Inutile de dire qu’au sein de cette sélection de huit formations, l’éclectisme était de mise. Au cours de la soirée et de la performance de chacun, faire son choix n’allait pas être si simple. C’est sans connaître les groupes que j’arrive à la salle de concert. Les quatre autres membres du jury connaissent mieux les groupes pour les avoir déjà suivis lors de l’édition précédente ou par simple intérêt. Il y avait Maud, rédactrice pour de nombreux médias hip-hop et habituée de ce type d’événements, l’inénarrable Rachid Wallas et les toujours aussi agréables Diane et Elise pour Zikamine. Pour juger chaque MC, une grille de neuf critères tels que le flow, l’entrée/sortie, la musicalité devait être remplie en attribuant des notes. L’accent était énormément mis sur le jeu, la présence sur scène et l’interaction avec le public. Pour un tremplin qui permet au vainqueur d’être pris en main pour ses projets et une tournée, ces domaines sont indispensables.

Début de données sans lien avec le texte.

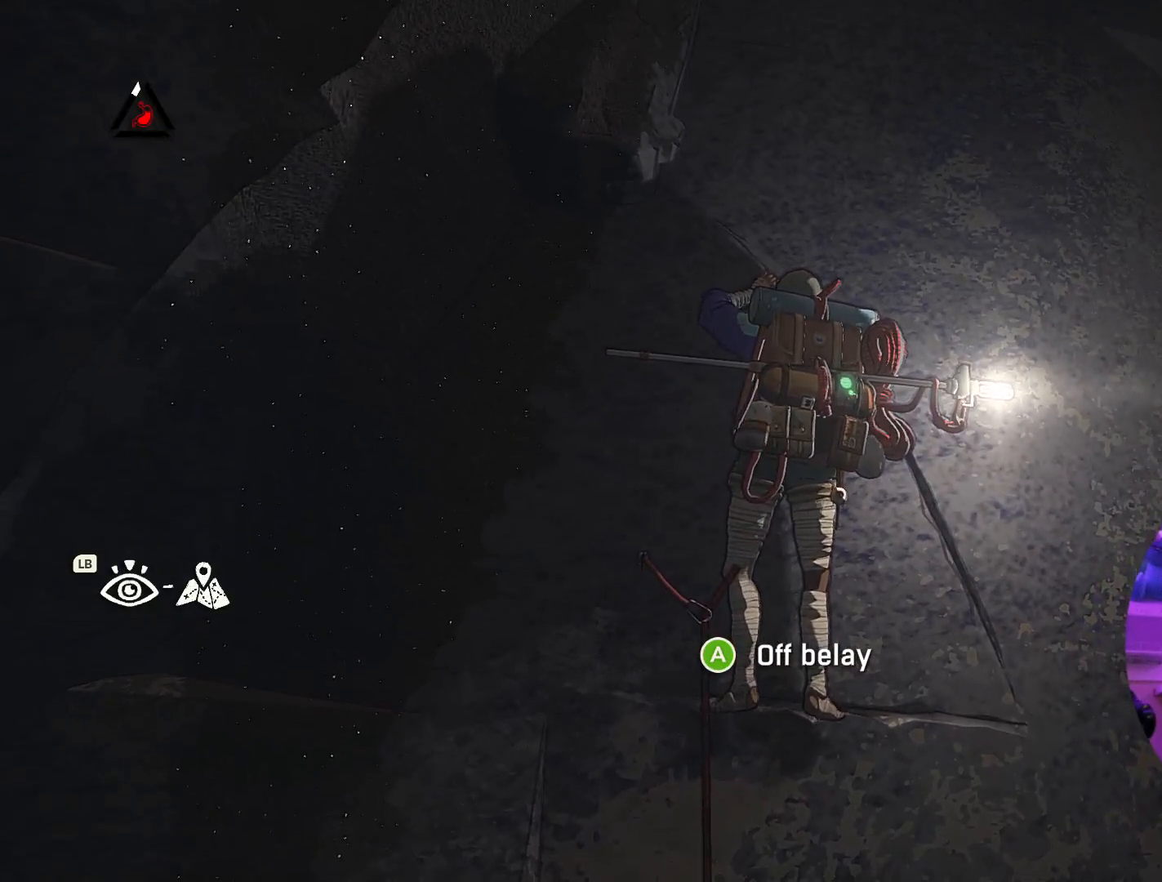
{"buttons": [], "left_stick": "center", "right_stick": "down-left", "events": [[33, "right_stick", "down-left"]]}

Cette soirée a permis de se rendre compte, pour ceux qui en doutaient, qu’il y avait bien de multiples façons de s’exprimer à travers le rap. Les artistes rassemblés ce samedi soir ont su apporter une diversité à la fois dans les sonorités, les textes et l’énergie. L’expérience de D-Track s’est confrontée à la spontanéité du Cartel, la conscience des paroles de Libre-K s’est mélangée à l’esprit de fête de Compton le French Californien, et le classicisme de Rus-Vi a jaugé l’expérimentation des intrépides Stratégie de Paix. Avec un set de quinze minutes chacun, avoir un show carré et préparé n’allait pas suffire face à la concurrence ; il fallait innover et se démarquer.

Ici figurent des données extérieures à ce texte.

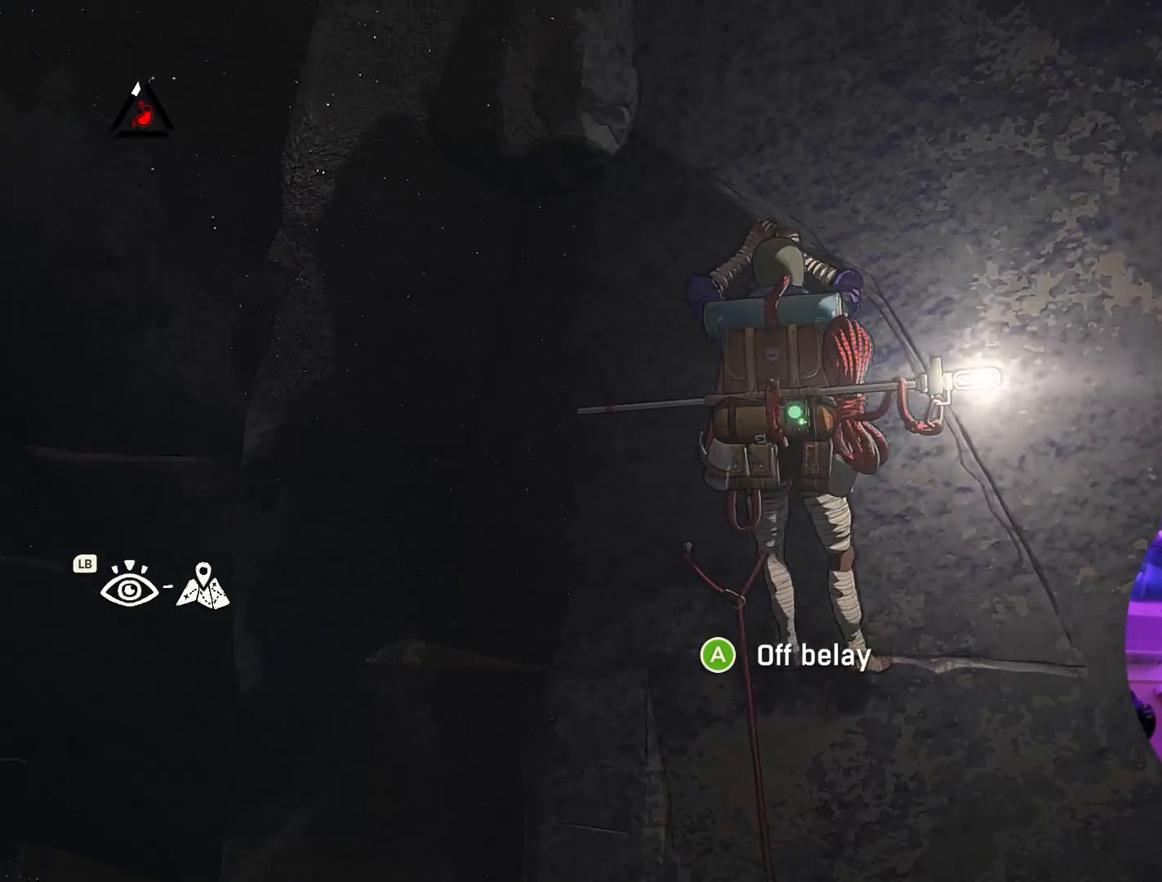
{"buttons": [], "left_stick": "center", "right_stick": "center", "events": [[383, "right_stick", "center"]]}
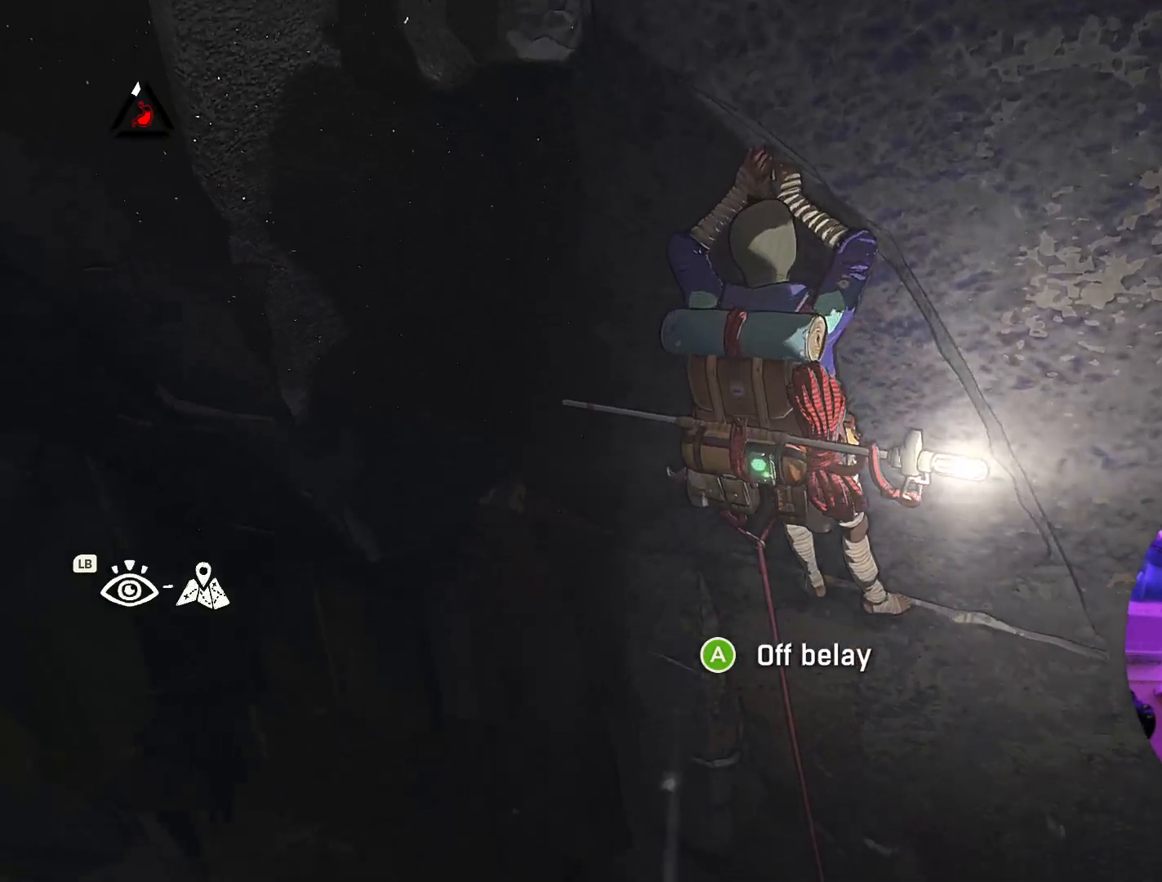
{"buttons": [], "left_stick": "center", "right_stick": "up-right", "events": [[233, "right_stick", "up-right"]]}
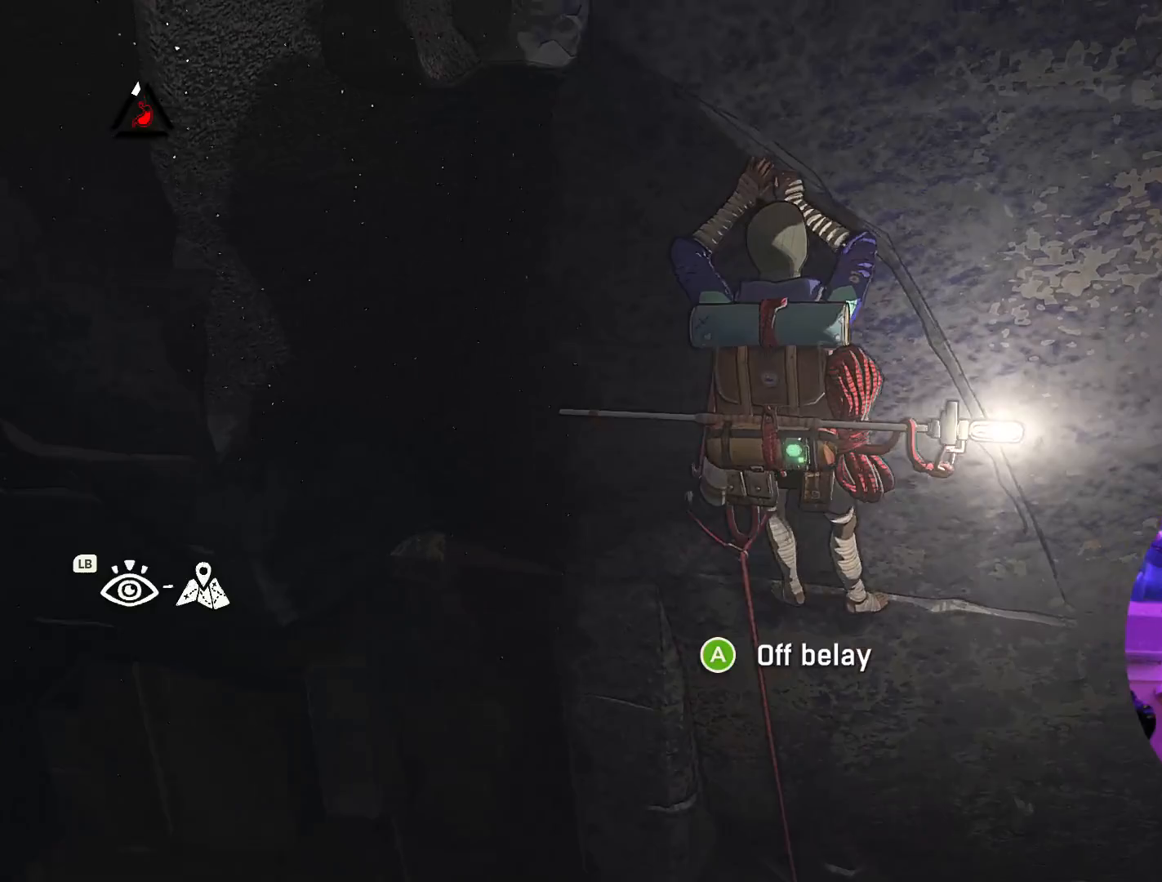
{"buttons": [], "left_stick": "center", "right_stick": "up-left", "events": [[167, "right_stick", "up"], [267, "right_stick", "up-left"]]}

Certains l’avaient bien compris et n’avaient pas hésité à faire venir leurs fans et à interagir avec le public. Debza, dernier MC de la soirée, a pu profiter du soutien explosif de la foule, telle une tête d’affiche. Même si son charisme, sa technique et ses gimmicks étaient déjà indéniables. Son set a permis au jury de prouver la qualité des artistes réunis et la décision n’allait vraiment pas être simple. Entre les coups de cœur, les progressions évidentes et l’expérience, des arguments étaient nécessaires pour se mettre d’accord.
C’est dans le hall que D-Track, Debza, Stratégie de Paix et Compton le French Californien sont appelés et qualifiés pour la finale. La soirée se clôt dans une ambiance fair-play et la sensation d’avoir un véritable vivier d’artistes à surveiller de près. Les deux MC’s et le DJ de Libre-K ont eu la lourde tâche de commencer face à un public encore refroidi par la température extérieure. Avec les suivants, la 32ème Chambre, ils ont montré du potentiel, mais une technique et une présence sur scène à retravailler. Le Cartel a fait preuve d’une fraîcheur touchante comme Rus-Vi à qui il manquait sans doute un peu de folie.
Un tremplin qui a rempli toutes ses promesses et une belle soirée pour Zikamine qui peut se féliciter d’avoir permis à ces groupes de se mettre en avant. Le rap ce n’était pas mieux avant, la Lorraine est là pour le prouver.